Assignment
Report every line of the data that includes "wideo".

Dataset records
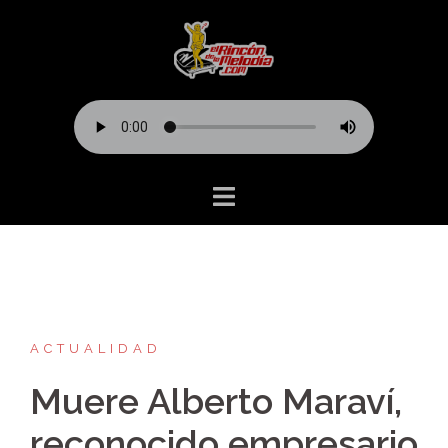
Saltar
al
contenido
ACTUALIDAD
Muere Alberto Maraví,
reconocido empresario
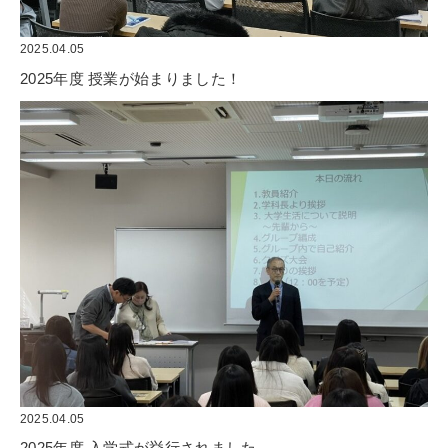
2025.04.05
2025年度 授業が始まりました！
2025.04.05
2025年度 入学式が挙行されました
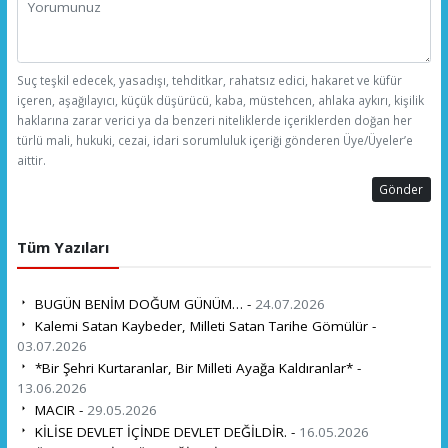
Suç teşkil edecek, yasadışı, tehditkar, rahatsız edici, hakaret ve küfür
içeren, aşağılayıcı, küçük düşürücü, kaba, müstehcen, ahlaka aykırı, kişilik
haklarına zarar verici ya da benzeri niteliklerde içeriklerden doğan her
türlü mali, hukuki, cezai, idari sorumluluk içeriği gönderen Üye/Üyeler’e
aittir.
Gönder
Tüm Yazıları
BUGÜN BENİM DOĞUM GÜNÜM… -
24.07.2026
Kalemi Satan Kaybeder, Milleti Satan Tarihe Gömülür -
03.07.2026
*Bir Şehri Kurtaranlar, Bir Milleti Ayağa Kaldıranlar* -
13.06.2026
MACIR -
29.05.2026
KİLİSE DEVLET İÇİNDE DEVLET DEĞİLDİR. -
16.05.2026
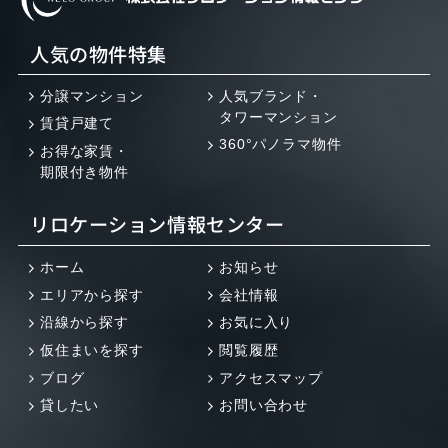
人気の物件特集
分譲マンション
人気ブランド・
タワーマンション
賃貸戸建て
360°パノラマ物件
お得な家賃・
期限付き物件
リロケーション情報センター
ホーム
お知らせ
エリアから探す
会社情報
沿線から探す
お気に入り
仮住まいを探す
閲覧履歴
ブログ
アクセスマップ
貸したい
お問い合わせ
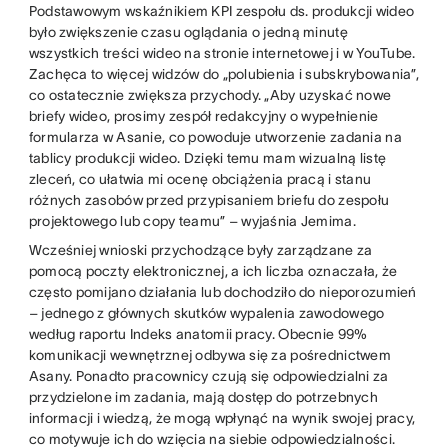
Podstawowym wskaźnikiem KPI zespołu ds. produkcji wideo
było zwiększenie czasu oglądania o jedną minutę
wszystkich treści wideo na stronie internetowej i w YouTube.
Zachęca to więcej widzów do „polubienia i subskrybowania”,
co ostatecznie zwiększa przychody. „Aby uzyskać nowe
briefy wideo, prosimy zespół redakcyjny o wypełnienie
formularza w Asanie, co powoduje utworzenie zadania na
tablicy produkcji wideo. Dzięki temu mam wizualną listę
zleceń, co ułatwia mi ocenę obciążenia pracą i stanu
różnych zasobów przed przypisaniem briefu do zespołu
projektowego lub copy teamu” – wyjaśnia Jemima.
Wcześniej wnioski przychodzące były zarządzane za
pomocą poczty elektronicznej, a ich liczba oznaczała, że
często pomijano działania lub dochodziło do nieporozumień
– jednego z głównych skutków wypalenia zawodowego
według raportu Indeks anatomii pracy. Obecnie 99%
komunikacji wewnętrznej odbywa się za pośrednictwem
Asany. Ponadto pracownicy czują się odpowiedzialni za
przydzielone im zadania, mają dostęp do potrzebnych
informacji i wiedzą, że mogą wpłynąć na wynik swojej pracy,
co motywuje ich do wzięcia na siebie odpowiedzialności.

Task answer
Podstawowym wskaźnikiem KPI zespołu ds. produkcji wideo
wszystkich treści wideo na stronie internetowej i w YouTube.
briefy wideo, prosimy zespół redakcyjny o wypełnienie
tablicy produkcji wideo. Dzięki temu mam wizualną listę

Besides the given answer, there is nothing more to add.